Eventually, that summer, I went on to head coach that team with another mom as my assistant and I coached softball another four years after that. I’m a better parent of a sports player because I’ve been a coach. That chic’s story in the jewelry shop just got me to thinking about how I started my coaching career….

it’s always good to be open minded…you just never know what volunteer opportunities may “swing” your way….

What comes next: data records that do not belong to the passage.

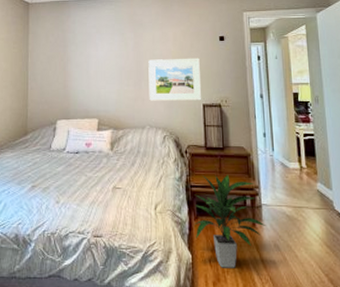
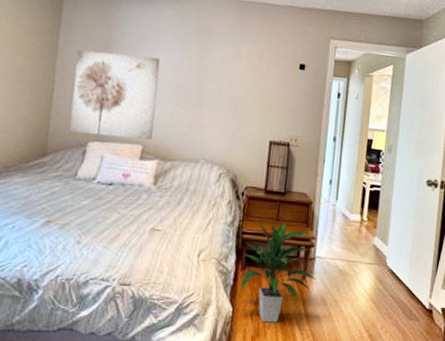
wall art: none [42,48,105,115] -> present [69,50,161,141]
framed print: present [148,58,202,101] -> none [208,80,274,137]

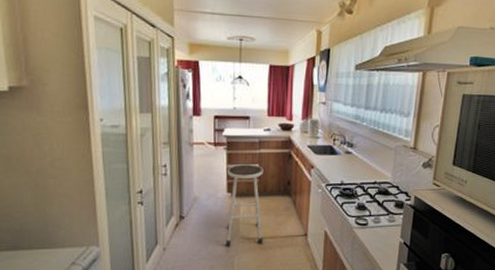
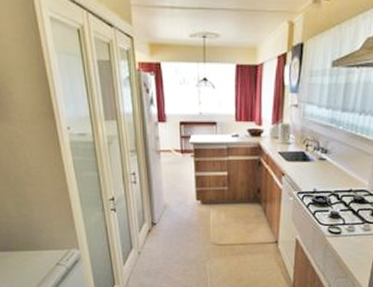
stool: present [225,164,264,246] -> none [196,172,234,251]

{April 19, 2011}   Coaching for Purpose…

It’s funny how when you do a job for 40+ hours a week it bleeds into the rest of your life. On some of those days when I’m not managing library volunteers, I coach girls volleyball. 15-year-old girls to be exact. This past weekend we had a tournament and with 15-year-old girls comes 15-year-old girl drama. That I can handle. It’s the parents that sometimes I can’t, but this weekend was different. I was without an assistant coach, so with the permission of the girls, I asked each one of their parents to volunteer coach with me from the bench. It’s probably the best thing I’ve done all season.

People need a purpose. It was interesting that when I asked them to step over to the bench with me and take over a time out, how quiet things got. It’s very different in the huddle then it is from the sideline. You’ve got 8 girls looking at you like “tell me what to do, coach.”  I must say, this group of parents really stepped up. They were encouraging, helpful and happy to be on the bench with me. I call all the parents by their daughter’s name, Mr. Katie, Mrs. Kelly, Momma Emma, Mr. Abby. It’s easier on me and that’s why I do it. I only had some trouble when during an official’s time out to do a line up check for the other team, Mr. Katie walked out on the court with his Pepsi, straw in mouth,  to chat with our girls. I had to yell for him to come back…can’t do that, Mr. Katie, the other team will get a point. He strolled back. He was cool with that. All was good in his world.

As with any group, there is always  one in the bunch that takes their role very seriously and for me its Mr. Jaimie. He’s our team medic. Rotating elbows, applying ice, band-aids, recommending stretches and such. After a few games he put together a tackle box full of supplies, tape, pre-wrap, ice packs, padding, gauze. He said the one thing he questioned about getting or not was Quick Clot. I was a little unsure of that choice…were we expecting grenade blasts? shrapnel? machine gun fire? Soon after he told me he had seen a power hit into the face of the opposing team on another court, blood gushing from the nose of the girl who took the hit to the face…he crossed his arms and snapped his fingers in an “aww dang it/shucks” kind of way. He should have gotten the Quick Clot. He’d get some for us for the next tournament. None of our girls were going to bleed out on his watch.

That kind of passion and dedication elevated him from Mr. Jaimie to Doc Jaimie. He liked that. He has purpose, and that’s all that matters.